#### [Task]
Please reproduce the listing below line by line, with every character unchanged.

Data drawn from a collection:
---

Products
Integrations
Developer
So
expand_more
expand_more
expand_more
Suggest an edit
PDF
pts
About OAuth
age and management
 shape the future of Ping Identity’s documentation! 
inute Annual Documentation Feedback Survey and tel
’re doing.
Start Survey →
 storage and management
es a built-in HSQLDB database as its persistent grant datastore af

---

#### [Written solution]
Products
Integrations
Developer
So
expand_more
expand_more
expand_more
Suggest an edit
PDF
pts
About OAuth
age and management
 shape the future of Ping Identity’s documentation! 
inute Annual Documentation Feedback Survey and tel
’re doing.
Start Survey →
 storage and management
es a built-in HSQLDB database as its persistent grant datastore af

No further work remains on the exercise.